INGREDIENTS (serves 1):
- 2 Bananas
- 1 scoop Vanilla 20/20 Fiber/Protein Powder
- 4 Tbsp PB2
- ½ cup of almond milk
- Peel, then cut each banana in half crosswise and insert a craft stick into each half. Place on a tray, cover with plastic wrap, and place in the freezer until frozen, about 2 hours.
- Place Catalina crunch in a small baggie and crush using the bottom of a bowl.

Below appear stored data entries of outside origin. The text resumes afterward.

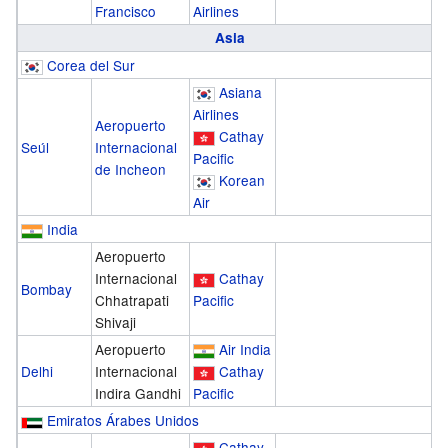
Francisco
Airlines
Asia
Corea del Sur
Asiana
Airlines
Aeropuerto
Cathay
Seúl
Internacional
Pacific
de Incheon
Korean
Air
India
Aeropuerto
Internacional
Cathay
Bombay
Chhatrapati
Pacific
Shivaji
Aeropuerto
Air India
Delhi
Internacional
Cathay
Indira Gandhi
Pacific
Emiratos Árabes Unidos
Cathay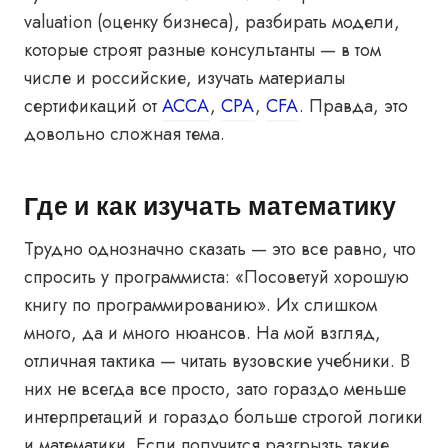
valuation (оценку бизнеса), разбирать модели,
которые строят разные консультанты — в том
числе и российские, изучать материалы
сертификаций от
ACCA
,
CPA
,
CFA
. Правда, это
довольно сложная тема.
Где и как изучать математику
Трудно однозначно сказать — это все равно, что
спросить у программиста: «Посоветуй хорошую
книгу по программированию». Их слишком
много, да и много нюансов. На мой взгляд,
отличная тактика — читать вузовские учебники. В
них не всегда все просто, зато гораздо меньше
интерпретаций и гораздо больше строгой логики
и математики. Если получится разгрызть такие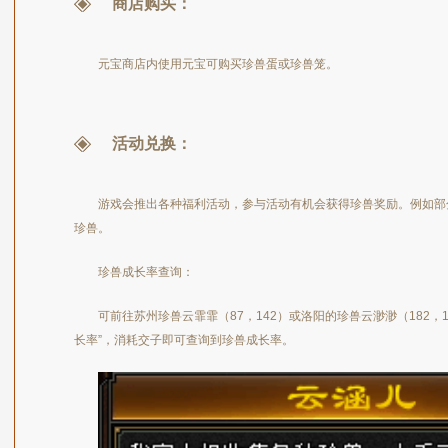
商店购买：
元宝商店内使用元宝可购买珍兽蛋或珍兽笼。
活动兑换：
游戏会推出各种福利活动，参与活动有机会获得珍兽奖励。例如部
珍兽。
珍兽成长率查询：
可前往苏州珍兽云霏霏（87，142）或洛阳的珍兽云渺渺（182，
长率”，消耗交子即可查询到珍兽成长率。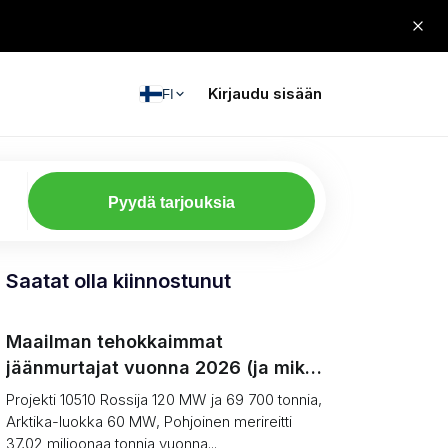
Kirjaudu sisään
FI
Pyydä tarjouksia
Saatat olla kiinnostunut
Maailman tehokkaimmat
jäänmurtajat vuonna 2026 (ja miksi
arktinen rahti laskee silti)
Projekti 10510 Rossija 120 MW ja 69 700 tonnia,
Arktika-luokka 60 MW, Pohjoinen merireitti
37,02 miljoonaa tonnia vuonna...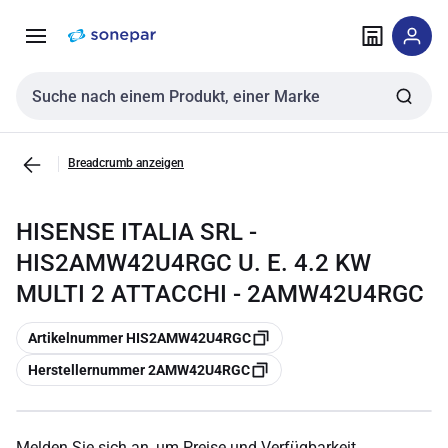
Zur
Zum
Navigation
Inhalt
springen
springen
Sucheingabe
Breadcrumb anzeigen
HISENSE ITALIA SRL -
HIS2AMW42U4RGC U. E. 4.2 KW
MULTI 2 ATTACCHI - 2AMW42U4RGC
Kopieren
Artikelnummer HIS2AMW42U4RGC
Kopieren
Herstellernummer 2AMW42U4RGC
Melden Sie sich an, um Preise und Verfügbarkeit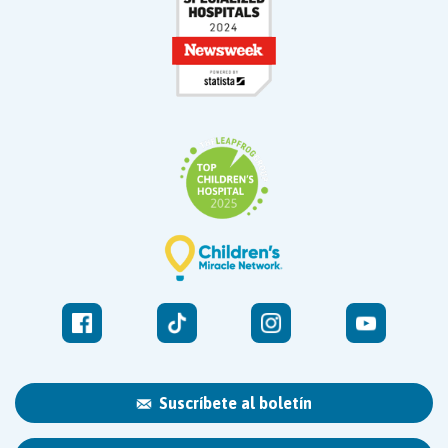
Suscríbete al boletín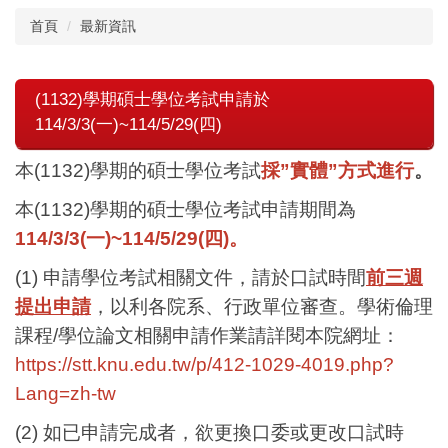
首頁
最新資訊
(1132)學期碩士學位考試申請於
114/3/3(一)~114/5/29(四)
本(1132)學期的碩士學位考試
採”實體”方式進行
。
本(1132)學期的碩士學位考試申請期間為
114/3/3(一)~114/5/29(四)。
(1) 申請學位考試相關文件，請於口試時間
前三週
提出申請
，以利各院系、行政單位審查。學術倫理
課程/學位論文相關申請作業請詳閱本院網址：
https://stt.knu.edu.tw/p/412-1029-4019.php?
Lang=zh-tw
(2) 如已申請完成者，欲更換口委或更改口試時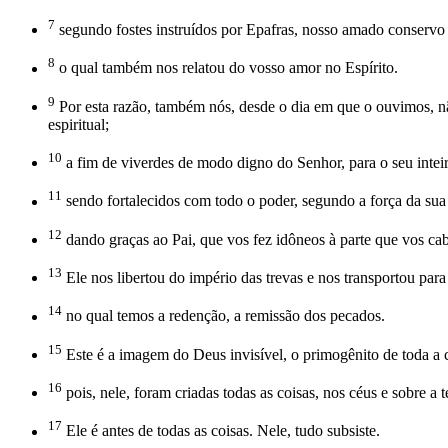
7
segundo fostes instruídos por Epafras, nosso amado conservo e,
8
o qual também nos relatou do vosso amor no Espírito.
9
Por esta razão, também nós, desde o dia em que o ouvimos, nã
espiritual;
10
a fim de viverdes de modo digno do Senhor, para o seu intei
11
sendo fortalecidos com todo o poder, segundo a força da sua 
12
dando graças ao Pai, que vos fez idôneos à parte que vos cab
13
Ele nos libertou do império das trevas e nos transportou para
14
no qual temos a redenção, a remissão dos pecados.
15
Este é a imagem do Deus invisível, o primogênito de toda a c
16
pois, nele, foram criadas todas as coisas, nos céus e sobre a t
17
Ele é antes de todas as coisas. Nele, tudo subsiste.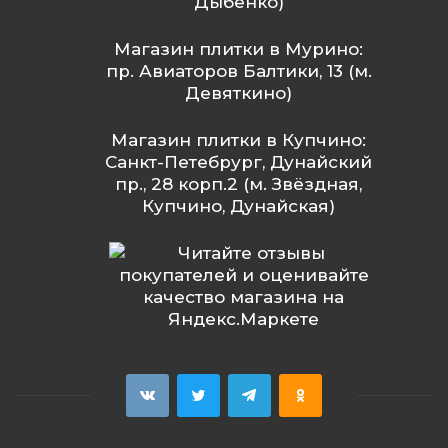
Дыбенко)
Магазин плитки в Мурино:
пр. Авиаторов Балтики, 13 (м.
Девяткино)
Магазин плитки в Купчино:
Санкт-Петебрург, Дунайский
пр., 28 корп.2 (м. Звёздная,
Купчино, Дунайская)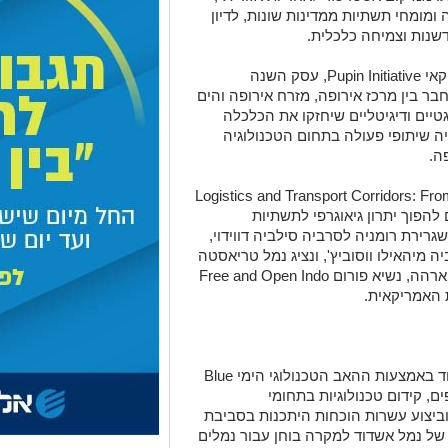
 ומומחי תשתיות ממדינות שונות, לדיון
שנות וצמיחה כלכלית.
הפורום, ביוזמת גוף המדיניות הסרבי אמריקאי Pupin Initiative, עסק השנה
 בין מרכז אירופה, מזרח אירופה והים
גטיים ודיגיטליים שיחזקו את הכלכלה
ה שיתופי פעולה בתחום הטכנולוגיה
ה.
רהמי השתתף בפאנל המרכזי בנושא "Logistics and Transport Corridors: From
", שעסק בדרכים להפוך יתרון גיאוגרפי לתשתיות
רירת רומניה לסרביה סילביה דווידוי,
מיהאילו ווסוביץ', ונציג נמל טריאסטה
ויטוריו טורביאנלי. את הפאנל הנחה קאוש ארהה, נשיא פורום Free and Open Indo
במהלך הדיון הוצג המודל שבנה נמל אשדוד באמצעות ההאב הטכנולוגי הימי Blue
אפים, קידום טכנולוגיות בתחומי
 וביצוע עשרות הוכחות היתכנות בסביבת
של נמל אשדוד למקרה בוחן עבור נמלים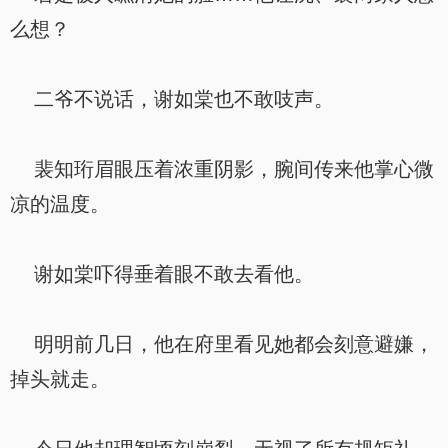
么想？
二爷不说话，谢如棠也不敢吱声。
裴知珩眉眼压着浓重阴影，腕间传来他掌心微
凉的温度。
谢如棠吓得垂着眼不敢去看他。
明明前几日，他在府里看见她都会刻意避嫌，
掉头就走。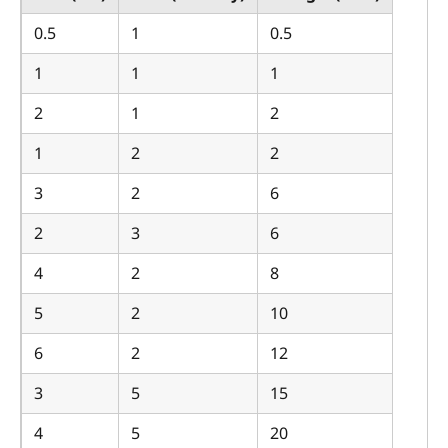
0.5
1
0.5
1
1
1
2
1
2
1
2
2
3
2
6
2
3
6
4
2
8
5
2
10
6
2
12
3
5
15
4
5
20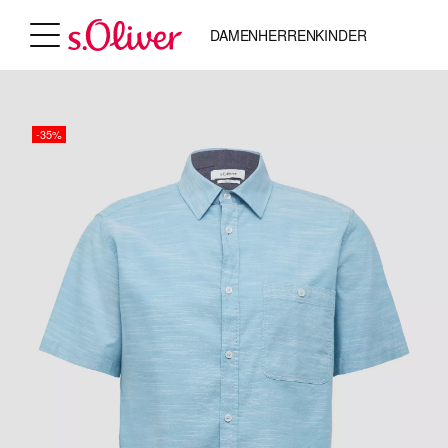
DAMEN
HERREN
KINDER
-35%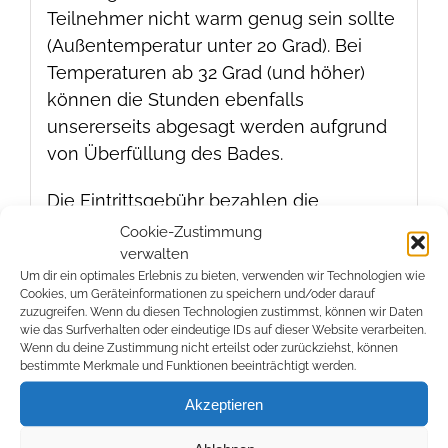
Teilnehmer nicht warm genug sein sollte
(Außentemperatur unter 20 Grad). Bei
Temperaturen ab 32 Grad (und höher)
können die Stunden ebenfalls
unsererseits abgesagt werden aufgrund
von Überfüllung des Bades.
Die Eintrittsgebühr bezahlen die
Teilnehmer selbst. Begleitpersonen die
Cookie-Zustimmung
nicht ins Wasser gehen, können das
verwalten
Um dir ein optimales Erlebnis zu bieten, verwenden wir Technologien wie
Freibad kostenlos betreten.
Cookies, um Geräteinformationen zu speichern und/oder darauf
zuzugreifen. Wenn du diesen Technologien zustimmst, können wir Daten
wie das Surfverhalten oder eindeutige IDs auf dieser Website verarbeiten.
Wenn du deine Zustimmung nicht erteilst oder zurückziehst, können
bestimmte Merkmale und Funktionen beeinträchtigt werden.
Akzeptieren
Ähnliche Produkte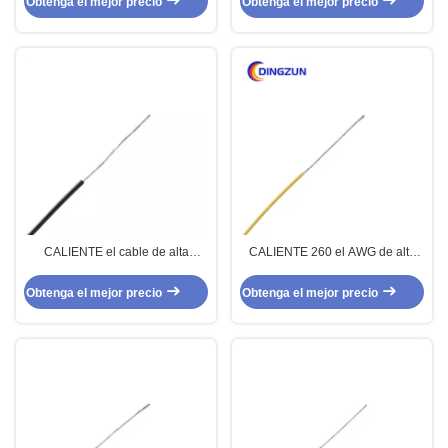
Obtenga el mejor precio
Obtenga el mejor precio
CALIENTE el cable de alta
CALIENTE 260 el AWG de alta
temperatura de alto voltaje
temperatura del alambre 15 de
36AWG de 260 PTFE para la
UL1570 PTFE para la iluminación
Obtenga el mejor precio
Obtenga el mejor precio
iluminación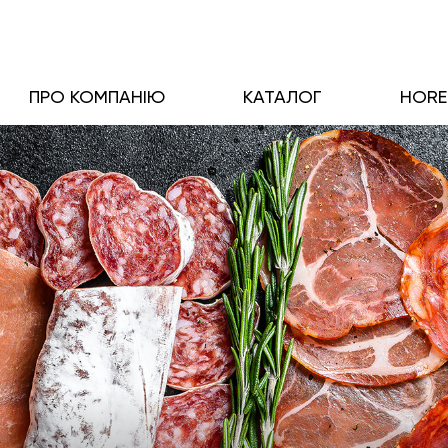
ПРО КОМПАНІЮ
КАТАЛОГ
HOR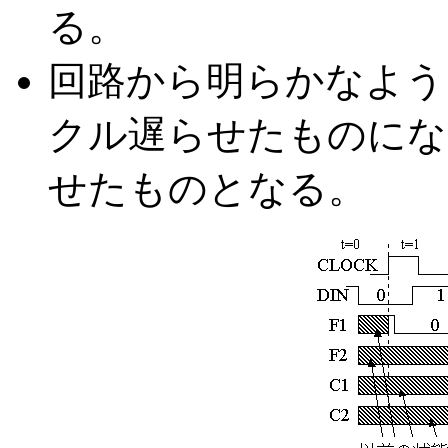
る。
回路から明らかなよう
クル遅らせたものにな
せたものとなる。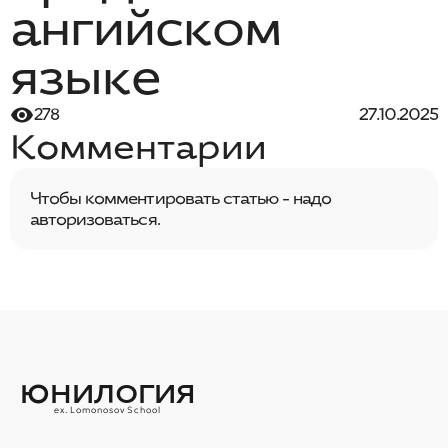
ангийском
языке
27.10.2025
278
Комментарии
Чтобы комментировать статью - надо
авторизоваться.
ЮНИЛОГИЯ
ex. Lomonosov School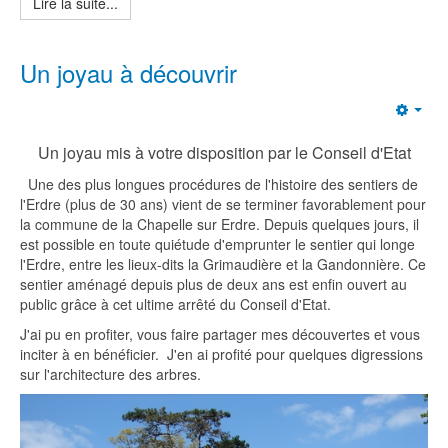
Lire la suite...
Un joyau à découvrir
Emp
Un joyau mis à votre disposition par le Conseil d'Etat
Une des plus longues procédures de l'histoire des sentiers de
l'Erdre (plus de 30 ans) vient de se terminer favorablement pour
la commune de la Chapelle sur Erdre. Depuis quelques jours, il
est possible en toute quiétude d'emprunter le sentier qui longe
l'Erdre, entre les lieux-dits la Grimaudière et la Gandonnière. Ce
sentier aménagé depuis plus de deux ans est enfin ouvert au
public grâce à cet ultime arrêté du Conseil d'Etat.
J'ai pu en profiter, vous faire partager mes découvertes et vous
inciter à en bénéficier. J'en ai profité pour quelques digressions
sur l'architecture des arbres.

- Using a small bowl mix PB2, almond milk, and vanilla 20/20 fiber/protein powder until smooth. Dip each frozen banana into the peanut butter mixture, turn until fully coated, and immediately sprinkle Catalina crunch topping. Place in freezer for an hour
- Melt the chocolate in the top of a double boiler over slightly simmering water and add coconut oil over the lowest possible heat, stirring frequently. Make sure the water is not touching the bottom of the top pan. Pour the melted chocolate into a tall glass. Dip each frozen banana into the chocolate, turn it to coat. Place on a tray covered in waxed paper and freeze for an hour.
- Serve and enjoy or wrap individually in plastic wrap or waxed paper and freeze for up to 2 weeks.